Escritos ao fim da vida, quando o autor se via à beira de uma crise nervosa e criativa, os Três contos de Gustave Flaubert (1821-1880) constituem um dos pontos mais altos da literatura francesa do século XIX.
Ao retornar a temas, figuras e paisagens que o acompanhavam desde a juventude, Flaubert destilou uma suma de sua obra nas breves páginas do último livro que chegou a completar. Aqui estão a Normandia natal e o Oriente que o fascinava; a gente provinciana e os personagens ímpares, os medíocres de todo dia e os santos de exceção; o cálculo mesquinho e o arrebatamento bestial; o realismo implacável e o voo visionário.
Seja narrando o meio século de servidão de uma criada em “Um coração simples”, seja desdobrando a tapeçaria alucinada da “Legenda de São Julião Hospitaleiro” ou ainda reinventando um episódio bíblico em “Herodíade”, Flaubert levou a arte da ficção a extremos e territórios pouco explorados. Seu contemporâneo Henry James não tardou a ver “um elemento de perfeição” neste livro de 1877; e o próprio Flaubert, a meio caminho da redação destes Três contos, confidenciava numa carta: “Tenho a impressão de que a Prosa francesa pode chegar a uma beleza de que mal se faz ideia”.
A nova edição sai pela editora 34, na Coleção Fábula, tradução de Milton Hatoum e Samuel Titan Jr., com 144 páginas, R$ 44,00.
Texto de orelha
Penúltimo livro escrito por Flaubert, este é, de certa forma, a chave de ouro de sua obra. Exausto de explorar as bobagens coletivas adotadas por Bouvard e Pécuchet, o escritor decidiu provar a si mesmo que “ainda sabia escrever uma frase”; e provou-o de forma definitiva. À primeira vista, os três contos que compõem este volume são muito diferentes. A primeira história é contemporânea do autor, a segunda se situa na Idade Média, e a terceira, na Antiguidade. Na verdade, elas têm uma íntima conexão. São três histórias de santos: uma santa que se ignora, um santo assassino e um santo profeta. E elas correspondem às três vertentes da obra do escritor: o realismo de Madame Bovary, o imaginário quimérico d’As tentações de Santo Antão e o orientalismo arcaico de Salammbô. A história literária, simplificadora, rotulou Flaubert de realista, negligenciando outras facetas do escritor: o romântico recalcado que sufoca seus gritos, o visionário atraído pelo fantástico, o adulto saudoso das lendas cristãs de sua infância.

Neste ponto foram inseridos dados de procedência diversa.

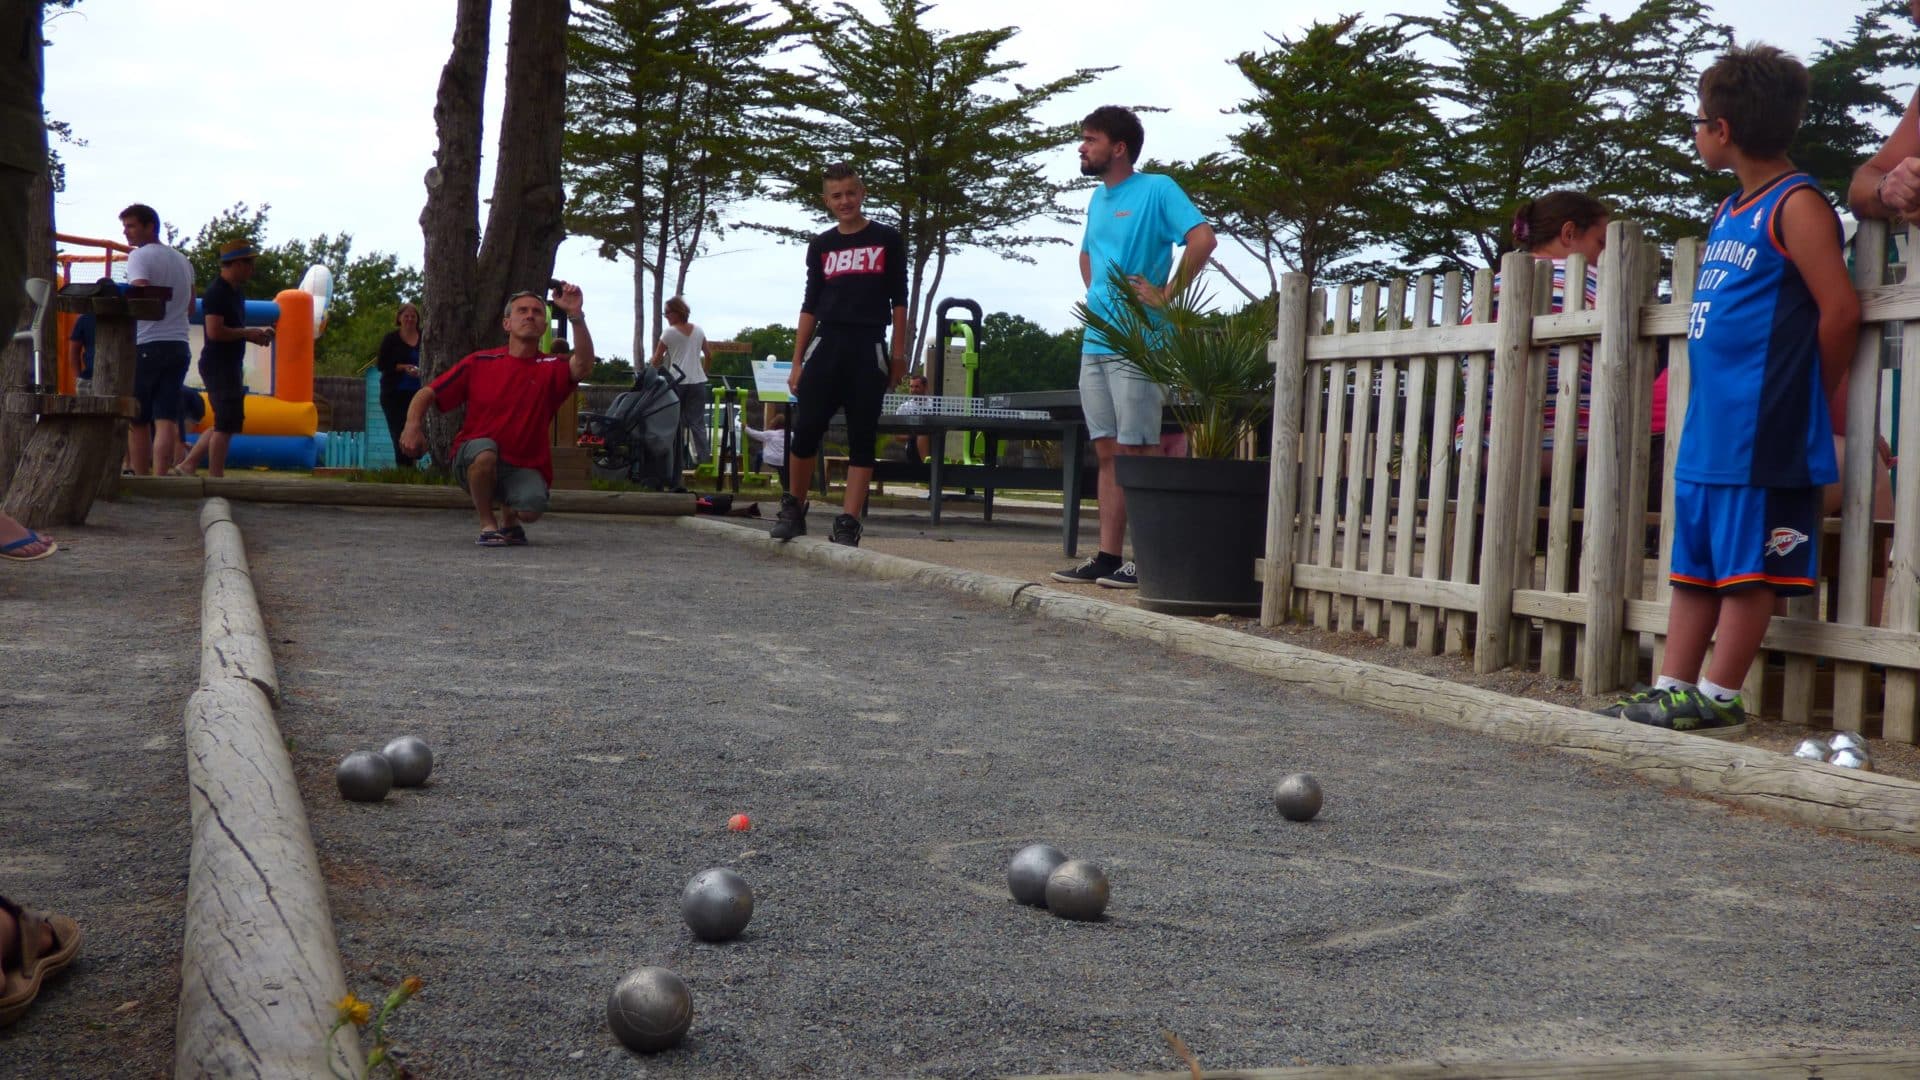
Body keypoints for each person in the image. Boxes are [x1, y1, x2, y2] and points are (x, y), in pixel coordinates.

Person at [1602, 44, 1858, 730]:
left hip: (1765, 428)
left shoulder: (1797, 205)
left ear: (1724, 130)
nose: (1695, 131)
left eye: (1698, 120)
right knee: (1697, 564)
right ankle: (1673, 684)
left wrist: (1807, 394)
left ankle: (1720, 696)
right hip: (1712, 428)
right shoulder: (1728, 211)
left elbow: (1840, 311)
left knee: (1750, 569)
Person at [1051, 106, 1217, 590]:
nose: (1082, 147)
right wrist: (1097, 294)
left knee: (1137, 447)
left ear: (1118, 147)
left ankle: (1147, 558)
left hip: (1140, 341)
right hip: (1096, 338)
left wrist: (1166, 295)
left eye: (1090, 139)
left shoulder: (1157, 189)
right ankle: (1107, 557)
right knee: (1106, 449)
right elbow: (1087, 253)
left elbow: (1203, 239)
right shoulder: (1098, 201)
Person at [769, 162, 908, 548]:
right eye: (837, 195)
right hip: (826, 344)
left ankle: (848, 521)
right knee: (807, 427)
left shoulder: (887, 240)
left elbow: (900, 301)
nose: (845, 201)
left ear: (862, 193)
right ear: (826, 201)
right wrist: (797, 361)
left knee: (863, 436)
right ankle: (793, 508)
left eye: (851, 192)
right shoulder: (822, 245)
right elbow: (809, 304)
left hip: (869, 345)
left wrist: (898, 354)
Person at [399, 284, 595, 546]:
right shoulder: (480, 362)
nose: (529, 315)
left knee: (531, 509)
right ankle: (487, 524)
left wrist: (575, 314)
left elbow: (582, 365)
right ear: (507, 323)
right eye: (522, 311)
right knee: (486, 452)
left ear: (544, 327)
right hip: (473, 455)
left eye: (537, 312)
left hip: (523, 463)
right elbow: (427, 393)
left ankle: (511, 521)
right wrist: (412, 426)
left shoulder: (551, 367)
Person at [1455, 191, 1607, 476]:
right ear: (1569, 233)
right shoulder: (1593, 282)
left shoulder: (1484, 292)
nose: (1603, 256)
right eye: (1600, 244)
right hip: (1565, 444)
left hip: (1481, 448)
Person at [119, 203, 196, 476]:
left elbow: (141, 296)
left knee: (138, 419)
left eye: (131, 226)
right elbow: (190, 308)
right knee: (166, 418)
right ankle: (161, 476)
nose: (126, 233)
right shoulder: (183, 260)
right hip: (179, 344)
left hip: (148, 342)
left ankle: (141, 477)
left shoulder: (139, 257)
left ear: (150, 226)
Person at [197, 239, 273, 478]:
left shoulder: (235, 292)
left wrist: (254, 335)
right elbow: (215, 331)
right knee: (226, 422)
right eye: (250, 264)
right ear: (238, 263)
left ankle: (188, 464)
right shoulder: (217, 292)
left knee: (227, 420)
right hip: (217, 364)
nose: (252, 269)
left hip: (229, 364)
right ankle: (215, 477)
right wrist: (247, 333)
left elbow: (232, 330)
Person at [651, 295, 712, 474]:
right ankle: (705, 461)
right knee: (698, 423)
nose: (666, 316)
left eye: (668, 313)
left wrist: (651, 374)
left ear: (677, 312)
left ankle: (674, 461)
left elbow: (656, 359)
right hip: (698, 381)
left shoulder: (668, 333)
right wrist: (704, 373)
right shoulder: (699, 331)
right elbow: (709, 355)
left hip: (677, 381)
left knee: (675, 422)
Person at [376, 302, 425, 467]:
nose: (410, 319)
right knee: (399, 432)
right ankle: (404, 470)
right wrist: (404, 367)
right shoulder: (391, 339)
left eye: (413, 316)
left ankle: (417, 463)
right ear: (399, 318)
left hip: (419, 394)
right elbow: (382, 364)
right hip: (395, 395)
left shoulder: (425, 336)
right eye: (406, 316)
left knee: (422, 431)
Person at [744, 411, 788, 488]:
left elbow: (755, 434)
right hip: (784, 461)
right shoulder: (790, 434)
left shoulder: (770, 434)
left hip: (770, 459)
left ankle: (756, 472)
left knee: (759, 454)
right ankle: (785, 487)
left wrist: (745, 428)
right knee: (782, 473)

Outros traços ligam os três contos. Neles, os animais têm papel preponderante: o papagaio de Félicité, as vítimas de Julião, as iguarias do banquete de Herodes. E a animalidade está presente em todas as personagens: a bestialidade inocente da criada, a ferocidade selvagem do santo e a avidez de Herodíade, manipulando a sexualidade do tetrarca. A veste de pele que recobre João Batista também o aproxima da fauna, e seu olhar brilhante é descrito com as mesmas palavras com que o escritor se refere ao olhar dos animais nos outros contos. Essa presença da animalidade mostra o ser humano como sendo capaz de todas as crueldades, assim como de sublimar seus instintos até a santidade.

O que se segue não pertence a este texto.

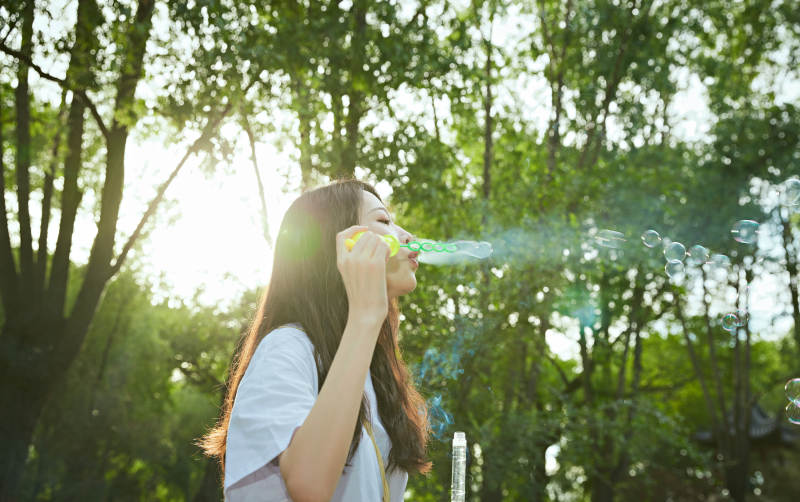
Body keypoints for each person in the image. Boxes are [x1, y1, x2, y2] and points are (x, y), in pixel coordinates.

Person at [200, 179, 431, 501]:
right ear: (338, 243)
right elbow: (308, 484)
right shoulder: (286, 348)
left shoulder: (369, 371)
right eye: (383, 220)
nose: (409, 237)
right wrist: (365, 316)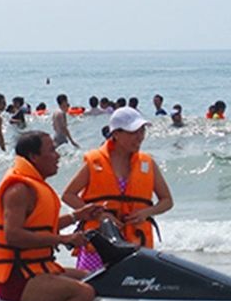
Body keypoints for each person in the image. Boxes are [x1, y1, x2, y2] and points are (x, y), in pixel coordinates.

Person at [0, 131, 103, 301]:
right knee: (83, 292)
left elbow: (41, 228)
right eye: (51, 150)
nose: (57, 155)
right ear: (33, 157)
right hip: (16, 278)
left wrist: (78, 216)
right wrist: (63, 239)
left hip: (36, 269)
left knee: (96, 278)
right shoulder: (19, 189)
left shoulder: (34, 184)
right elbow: (13, 236)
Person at [62, 107, 174, 271]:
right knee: (91, 290)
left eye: (142, 131)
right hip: (100, 244)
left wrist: (146, 213)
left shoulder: (147, 163)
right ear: (116, 133)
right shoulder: (95, 162)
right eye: (133, 132)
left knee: (132, 292)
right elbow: (68, 195)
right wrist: (100, 215)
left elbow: (167, 201)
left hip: (135, 243)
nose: (139, 137)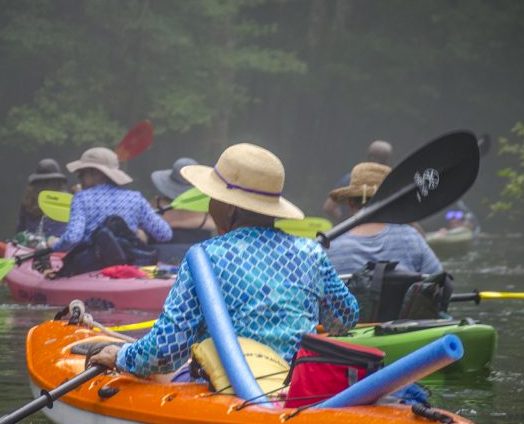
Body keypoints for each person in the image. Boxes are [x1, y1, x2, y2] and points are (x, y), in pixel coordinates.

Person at [87, 143, 359, 376]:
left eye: (213, 198)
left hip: (227, 389)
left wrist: (121, 356)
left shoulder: (204, 257)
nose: (209, 205)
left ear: (229, 208)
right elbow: (345, 318)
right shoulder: (310, 252)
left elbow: (166, 352)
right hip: (294, 386)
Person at [325, 162, 443, 275]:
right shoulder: (412, 238)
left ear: (350, 203)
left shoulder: (329, 247)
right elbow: (439, 285)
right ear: (391, 205)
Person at [49, 147, 172, 253]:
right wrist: (140, 231)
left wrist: (55, 244)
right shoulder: (135, 198)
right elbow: (165, 234)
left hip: (90, 265)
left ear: (98, 174)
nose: (79, 177)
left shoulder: (81, 198)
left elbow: (72, 238)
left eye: (82, 172)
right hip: (128, 264)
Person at [322, 140, 392, 223]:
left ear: (367, 157)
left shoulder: (351, 178)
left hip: (347, 231)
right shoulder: (390, 182)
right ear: (387, 161)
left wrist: (344, 223)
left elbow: (328, 207)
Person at [15, 158, 68, 242]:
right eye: (42, 182)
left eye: (50, 182)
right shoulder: (28, 202)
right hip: (28, 247)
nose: (46, 185)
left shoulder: (65, 204)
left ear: (58, 184)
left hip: (56, 249)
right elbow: (20, 231)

Outra constante do romancista, presente nos três contos, é a fascinação pelo acúmulo de objetos e pormenores: o quarto atulhado da criada, a variedade indumentária da multidão medieval, as bandejas repletas do festim oriental. Como na preparação de Bouvard e Pécuchet, Flaubert procedeu a vastas pesquisas históricas e científicas para compor esses contos. Mas, neles, a erudição é oculta em prol da concisão narrativa, da riqueza de sugestões plásticas e da perfeição da frase. Segundo ele mesmo, o mais difícil de conter foi “Herodíade”, que ameaçava transformar-se num romance de trezentas páginas.
Em 1854, numa carta a Louise Colet, o romancista escreveu: “Penso frequentemente, com ternura, nos seres desconhecidos que ainda vão nascer, estrangeiros etc., que se emocionam e se emocionarão, como eu, com as mesmas coisas. Um livro cria para nós uma família eterna na humanidade. Todos aqueles que viverão de nosso pensamento são como filhos em torno da mesa de nosso lar.” Ao trazer os Três contos até nós, nesta excelente tradução, Milton Hatoum e Samuel Titan Jr. oferecem aos leitores brasileiros a mesa fabulosa de Flaubert.